» **Text section**
But recently you saw something terrifying that you cannot unsee: your company is using all the languages, all the environments, all the databases, all the build tools.  Shit!!!  Your ops team is in full revolt and you can’t really blame them.  It’s grown into an unsupportable nightmare and something MUST be done, but you don’t know what or how — let alone how to solve it while retaining the autonomy and personal agency that you all value so highly.

I hear a version of this everywhere I’ve gone for the past year or two.  It’s crazy how often.  I’ve been meaning to write my answer up for ages, and here it (finally) is.

I like the solution:  embrace the sprawl but make the default a stable set of well-supported systems with reasons for people to want to start there.  Read the whole thing.

Monitoring At Stack Overflow

Nick Craver has been driven off the bend by monitoring and we get to enjoy the fruits of it:

…but evidently some people think of other things. Those people are obviously wrong, but let’s continue. When I’m not a walking zombie after reading a 10,000 word blog post some idiot wrote, I see monitoring as the process of keeping an eye on your stuff, like a security guard sitting at a desk full of cameras somewhere. Sometimes they fall asleep–that’s monitoring going down. Sometimes they’re distracted with a doughnut delivery–that’s an upgrade outage. Sometimes the camera is on a loop–I don’t know where I was going with that one, but someone’s probably robbing you. And then you have the fire alarm. You don’t need a human to trigger that. The same applies when a door gets opened, maybe that’s wired to a siren. Or maybe it’s not. Or maybe the siren broke in 1984.

I know what you’re thinking: Nick, what the hell? My point is only that monitoring any application isn’t that much different from monitoring anything else. Some things you can automate. Some things you can’t. Some things have thresholds for which alarms are valid. Sometimes you’ll get those thresholds wrong (especially on holidays). And sometimes, when setting up further automation isn’t quite worth it, you just make using human eyes easier.

» **Records supplied**
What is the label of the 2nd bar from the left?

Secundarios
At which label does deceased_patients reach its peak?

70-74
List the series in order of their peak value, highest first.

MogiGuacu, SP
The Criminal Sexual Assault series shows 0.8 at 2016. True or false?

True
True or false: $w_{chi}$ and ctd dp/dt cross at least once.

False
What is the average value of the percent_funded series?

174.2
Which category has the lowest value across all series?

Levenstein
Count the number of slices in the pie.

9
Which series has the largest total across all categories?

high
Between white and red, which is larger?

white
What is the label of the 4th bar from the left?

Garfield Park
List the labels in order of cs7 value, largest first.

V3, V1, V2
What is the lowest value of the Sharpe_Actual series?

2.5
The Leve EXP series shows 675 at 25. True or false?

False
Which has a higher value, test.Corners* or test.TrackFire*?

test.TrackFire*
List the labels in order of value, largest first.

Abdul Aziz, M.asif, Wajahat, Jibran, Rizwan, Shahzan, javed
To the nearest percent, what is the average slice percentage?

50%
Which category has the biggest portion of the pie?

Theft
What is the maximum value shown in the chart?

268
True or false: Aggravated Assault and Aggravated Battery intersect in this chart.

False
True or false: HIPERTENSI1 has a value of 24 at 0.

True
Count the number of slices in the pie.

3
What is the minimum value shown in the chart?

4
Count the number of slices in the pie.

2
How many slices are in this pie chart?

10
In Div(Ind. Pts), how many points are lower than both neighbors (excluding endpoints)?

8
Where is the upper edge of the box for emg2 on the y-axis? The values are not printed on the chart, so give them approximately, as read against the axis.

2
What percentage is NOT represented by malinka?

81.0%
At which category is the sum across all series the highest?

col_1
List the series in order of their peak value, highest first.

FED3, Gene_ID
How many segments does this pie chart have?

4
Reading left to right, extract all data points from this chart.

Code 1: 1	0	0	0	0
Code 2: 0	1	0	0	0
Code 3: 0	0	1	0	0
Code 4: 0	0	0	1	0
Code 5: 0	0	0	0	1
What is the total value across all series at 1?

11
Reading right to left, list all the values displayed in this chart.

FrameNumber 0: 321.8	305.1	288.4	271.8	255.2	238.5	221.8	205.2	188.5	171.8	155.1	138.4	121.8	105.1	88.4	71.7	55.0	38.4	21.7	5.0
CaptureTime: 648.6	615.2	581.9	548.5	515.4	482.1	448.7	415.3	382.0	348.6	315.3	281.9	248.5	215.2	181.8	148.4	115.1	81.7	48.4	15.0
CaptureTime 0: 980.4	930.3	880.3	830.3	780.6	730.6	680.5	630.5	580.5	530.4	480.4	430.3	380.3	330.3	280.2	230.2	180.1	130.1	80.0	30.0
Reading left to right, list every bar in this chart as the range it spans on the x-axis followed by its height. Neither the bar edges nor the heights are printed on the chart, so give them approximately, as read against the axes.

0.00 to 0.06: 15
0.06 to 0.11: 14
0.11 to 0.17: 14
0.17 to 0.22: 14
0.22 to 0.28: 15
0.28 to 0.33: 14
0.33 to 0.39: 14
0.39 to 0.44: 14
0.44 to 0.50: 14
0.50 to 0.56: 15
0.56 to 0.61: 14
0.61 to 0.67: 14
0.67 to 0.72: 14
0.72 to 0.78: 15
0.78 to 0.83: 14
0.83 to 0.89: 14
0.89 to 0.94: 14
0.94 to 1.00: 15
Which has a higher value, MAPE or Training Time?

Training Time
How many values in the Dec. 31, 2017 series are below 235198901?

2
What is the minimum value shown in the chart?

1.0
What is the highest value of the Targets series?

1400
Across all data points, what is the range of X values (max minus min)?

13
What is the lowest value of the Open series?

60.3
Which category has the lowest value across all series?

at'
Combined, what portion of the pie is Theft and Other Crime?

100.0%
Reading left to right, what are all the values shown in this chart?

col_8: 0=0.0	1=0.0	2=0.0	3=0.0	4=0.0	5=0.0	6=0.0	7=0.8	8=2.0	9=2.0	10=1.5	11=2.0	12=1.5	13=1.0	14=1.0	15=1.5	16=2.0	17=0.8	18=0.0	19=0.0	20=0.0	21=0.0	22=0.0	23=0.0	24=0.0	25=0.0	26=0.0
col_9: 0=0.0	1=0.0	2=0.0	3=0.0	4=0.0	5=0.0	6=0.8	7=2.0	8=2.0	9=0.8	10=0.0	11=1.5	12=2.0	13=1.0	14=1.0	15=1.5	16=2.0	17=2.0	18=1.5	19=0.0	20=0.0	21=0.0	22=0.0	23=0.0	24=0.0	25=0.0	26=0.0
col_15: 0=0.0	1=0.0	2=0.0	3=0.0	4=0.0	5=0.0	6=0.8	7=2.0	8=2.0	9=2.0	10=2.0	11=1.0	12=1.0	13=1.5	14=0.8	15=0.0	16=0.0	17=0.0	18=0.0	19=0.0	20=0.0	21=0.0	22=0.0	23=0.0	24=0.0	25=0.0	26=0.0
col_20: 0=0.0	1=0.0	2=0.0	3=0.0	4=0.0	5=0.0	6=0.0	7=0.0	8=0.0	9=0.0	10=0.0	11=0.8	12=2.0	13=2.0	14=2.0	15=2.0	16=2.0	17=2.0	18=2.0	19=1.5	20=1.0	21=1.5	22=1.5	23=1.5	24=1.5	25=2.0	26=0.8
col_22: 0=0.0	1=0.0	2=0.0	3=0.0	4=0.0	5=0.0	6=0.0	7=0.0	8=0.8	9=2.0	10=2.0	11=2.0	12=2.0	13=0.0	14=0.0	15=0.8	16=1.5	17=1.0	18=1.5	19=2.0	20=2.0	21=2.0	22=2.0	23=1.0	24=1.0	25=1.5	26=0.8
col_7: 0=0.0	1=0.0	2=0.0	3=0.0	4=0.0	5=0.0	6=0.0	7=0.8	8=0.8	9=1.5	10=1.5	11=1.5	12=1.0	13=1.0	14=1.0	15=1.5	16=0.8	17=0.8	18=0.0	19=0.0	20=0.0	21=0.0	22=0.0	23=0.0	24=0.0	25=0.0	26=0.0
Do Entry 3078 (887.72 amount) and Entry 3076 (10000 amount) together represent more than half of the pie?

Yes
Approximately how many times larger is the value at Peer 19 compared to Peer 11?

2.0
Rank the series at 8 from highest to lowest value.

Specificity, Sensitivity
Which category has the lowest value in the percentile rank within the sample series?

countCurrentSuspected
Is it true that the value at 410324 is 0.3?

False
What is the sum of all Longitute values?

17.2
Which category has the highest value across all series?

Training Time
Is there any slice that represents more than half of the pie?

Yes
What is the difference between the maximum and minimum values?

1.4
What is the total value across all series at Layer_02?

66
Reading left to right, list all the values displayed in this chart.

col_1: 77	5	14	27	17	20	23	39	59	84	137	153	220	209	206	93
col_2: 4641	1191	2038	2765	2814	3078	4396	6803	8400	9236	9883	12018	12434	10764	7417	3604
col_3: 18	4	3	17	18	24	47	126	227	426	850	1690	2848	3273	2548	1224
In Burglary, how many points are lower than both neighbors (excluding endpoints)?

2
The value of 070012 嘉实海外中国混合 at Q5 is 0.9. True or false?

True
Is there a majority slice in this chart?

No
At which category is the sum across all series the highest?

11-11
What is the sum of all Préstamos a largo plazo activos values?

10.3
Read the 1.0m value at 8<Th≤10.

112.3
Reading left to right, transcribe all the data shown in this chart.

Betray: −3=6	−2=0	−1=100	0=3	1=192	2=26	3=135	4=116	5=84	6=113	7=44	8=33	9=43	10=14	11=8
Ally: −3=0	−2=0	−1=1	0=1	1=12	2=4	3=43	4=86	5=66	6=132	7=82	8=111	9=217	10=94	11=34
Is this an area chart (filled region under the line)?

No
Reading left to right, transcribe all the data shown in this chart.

» **What this exercise asks**
1. Answer these questions from the excerpt:
(a) What state is the ops team said to be in?
(b) Whose writing on monitoring is quoted?
(c) In the security guard comparison, what does a guard distracted with a doughnut delivery stand for?
2. List every kind of thing the excerpt says the company is using "all the" of.
You won't need the rows for what comes next.

» **Responses by item number**
1.
(a) The ops team is in full revolt.
(b) Nick Craver's.
(c) An upgrade outage.

2. Languages, environments, databases, and build tools.